- About this exercise: Identify each line in the records below that contains the word "status", and copy it.

*** Opening Task inputs ***

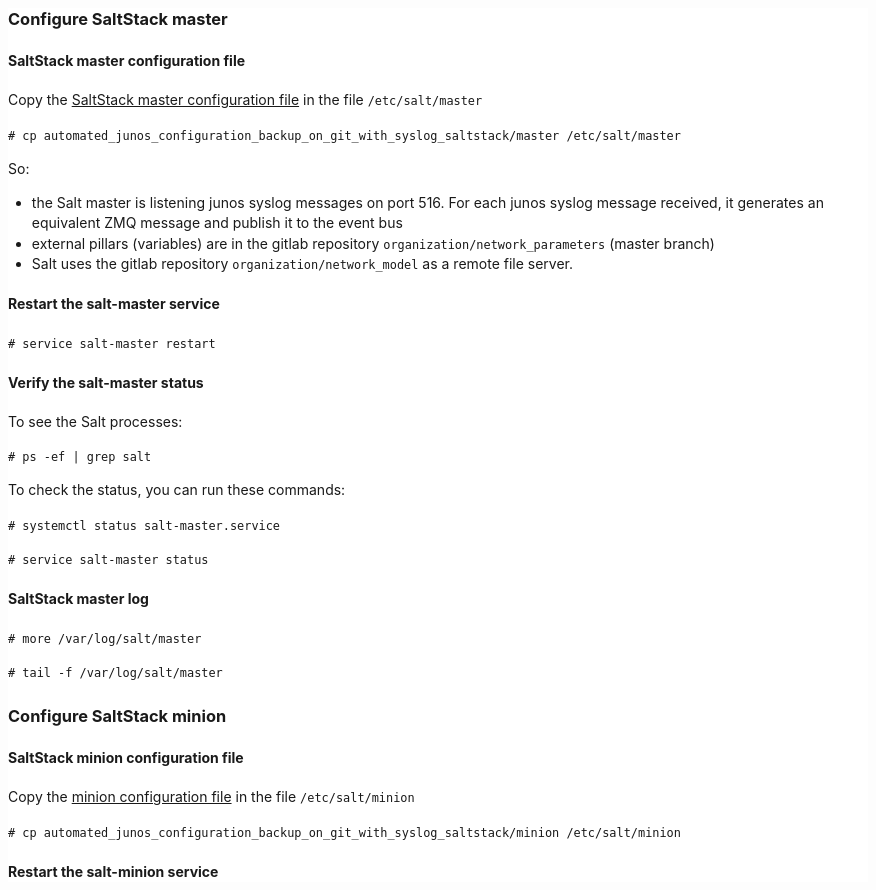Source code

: ### Configure SaltStack master

#### SaltStack master configuration file

Copy the [SaltStack master configuration file](master) in the file ```/etc/salt/master```

```
# cp automated_junos_configuration_backup_on_git_with_syslog_saltstack/master /etc/salt/master
```
So: 
- the Salt master is listening junos syslog messages on port 516. For each junos syslog message received, it generates an equivalent ZMQ message and publish it to the event bus
- external pillars (variables) are in the gitlab repository ```organization/network_parameters``` (master branch)
- Salt uses the gitlab repository ```organization/network_model``` as a remote file server.  


#### Restart the salt-master service


```
# service salt-master restart
```
#### Verify the salt-master status

To see the Salt processes: 
```
# ps -ef | grep salt
```
To check the status, you can run these commands: 
```
# systemctl status salt-master.service
```
```
# service salt-master status
```
#### SaltStack master log

```
# more /var/log/salt/master 
```
```
# tail -f /var/log/salt/master
```

### Configure SaltStack minion 

#### SaltStack minion configuration file

Copy the [minion configuration file](minion) in the file ```/etc/salt/minion```

```
# cp automated_junos_configuration_backup_on_git_with_syslog_saltstack/minion /etc/salt/minion
```

#### Restart the salt-minion service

*** Closing Task inputs ***

- Solution to the problem:
#### Verify the salt-master status
To check the status, you can run these commands: 
# systemctl status salt-master.service
# service salt-master status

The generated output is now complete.